Today a former minister in Australia’s New South Wales state government spoke out on sexual assault charges being brought against him. Gareth Ward is being charged with sexually abusing a man and a teenage boy. Mr. Ward has accumulated five charges in total. The now independent MP is alleged by police to have committed said crimes back in 2013 and 2015.
According to police, Ward was charged with three counts of assault with an act of indecency and one count of sexual intercourse without consent, and common assault. The crimes are said to have been committed between 2013 and 2015 with a 27-year-old man and a 17-year-old boy being the survivors of sexual assault, as per the charges.

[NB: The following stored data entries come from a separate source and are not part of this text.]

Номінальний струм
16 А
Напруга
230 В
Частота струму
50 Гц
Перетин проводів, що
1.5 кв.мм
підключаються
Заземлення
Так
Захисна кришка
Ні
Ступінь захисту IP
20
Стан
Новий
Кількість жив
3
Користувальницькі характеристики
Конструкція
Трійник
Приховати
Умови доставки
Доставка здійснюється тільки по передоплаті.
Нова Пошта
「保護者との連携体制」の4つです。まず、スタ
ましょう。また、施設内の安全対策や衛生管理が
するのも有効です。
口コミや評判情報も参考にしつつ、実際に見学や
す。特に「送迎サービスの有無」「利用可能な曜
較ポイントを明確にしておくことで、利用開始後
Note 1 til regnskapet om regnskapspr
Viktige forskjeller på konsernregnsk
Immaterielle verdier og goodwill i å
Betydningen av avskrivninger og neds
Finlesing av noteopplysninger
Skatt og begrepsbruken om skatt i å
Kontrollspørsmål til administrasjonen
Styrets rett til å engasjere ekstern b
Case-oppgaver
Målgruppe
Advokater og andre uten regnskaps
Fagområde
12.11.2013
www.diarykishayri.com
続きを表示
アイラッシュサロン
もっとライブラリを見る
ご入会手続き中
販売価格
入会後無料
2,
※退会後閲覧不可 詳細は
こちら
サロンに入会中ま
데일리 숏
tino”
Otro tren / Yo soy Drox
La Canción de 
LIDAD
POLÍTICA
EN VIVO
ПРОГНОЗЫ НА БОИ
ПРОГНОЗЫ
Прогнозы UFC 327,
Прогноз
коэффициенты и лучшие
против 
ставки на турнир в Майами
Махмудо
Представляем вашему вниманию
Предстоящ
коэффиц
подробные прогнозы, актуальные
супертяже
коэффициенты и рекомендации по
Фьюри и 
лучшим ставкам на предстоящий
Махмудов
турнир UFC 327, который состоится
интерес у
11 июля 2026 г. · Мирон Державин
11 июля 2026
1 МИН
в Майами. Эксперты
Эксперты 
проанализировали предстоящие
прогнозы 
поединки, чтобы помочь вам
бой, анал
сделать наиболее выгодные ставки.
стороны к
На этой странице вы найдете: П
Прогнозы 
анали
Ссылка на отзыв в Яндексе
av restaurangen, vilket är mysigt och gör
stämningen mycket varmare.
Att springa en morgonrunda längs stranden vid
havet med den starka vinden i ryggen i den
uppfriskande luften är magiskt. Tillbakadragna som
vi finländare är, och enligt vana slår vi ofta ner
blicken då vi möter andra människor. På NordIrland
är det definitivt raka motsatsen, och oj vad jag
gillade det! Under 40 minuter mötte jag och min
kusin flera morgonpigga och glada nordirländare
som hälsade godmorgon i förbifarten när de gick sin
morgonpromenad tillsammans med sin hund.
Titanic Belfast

The statement furthered that Ward was granted conditional bail and that he was due to appear in court on May 18, 2022.
The forty-year-old denied all charges and stated to the press earlier today, “I will be instructing my lawyers to seek to bring this matter before the courts as quickly as possible and I look forward to demonstrating my innocence there.” Following the police’s announcement of charging Ward, he later admitted to police investigating him since 2021 and explained that his leaving of parliament and decision to conclude ministering for families, communities, and disability services was due to the current charges getting brought against him.
While making his own statement, Ward expressed his distaste for what the local press has to say about his case, “While others have already attempted to prosecute my case in the media rather than the courts, out of respect for our system of justice I will not be doing the same.” he concluded his speaking out with “Accordingly, I will be making no further comment at this time.”
Following Ward’s story being left undetermined, Dominic Perrottet, New South Wales Premier, said he seeks to remove independent Gareth Ward from the state’s parliament following the public announcement of the charges that occurred earlier Tuesday, despite the risk to the government’s numbers. “While Mr. Ward is entitled to the presumption of innocence, as any citizen is, the standards expected of an elected member of parliament are not compatible with the seriousness of the charges he is facing,” Perrottet said. Perrottet continued to say that he would move a motion seeking his expulsion if the MP did not resign voluntarily.
Following Perrottet’s announcement calling the former minister to step down, Perrottet also wrote to the state director of the Liberal party to ask for Ward to be suspended from the political party pending the outcome of the trial. Following Perrottet’s announcement Tuesday morning, the government has been unable to contact Ward. It remains unclear if an expulsion motion would be moved this week.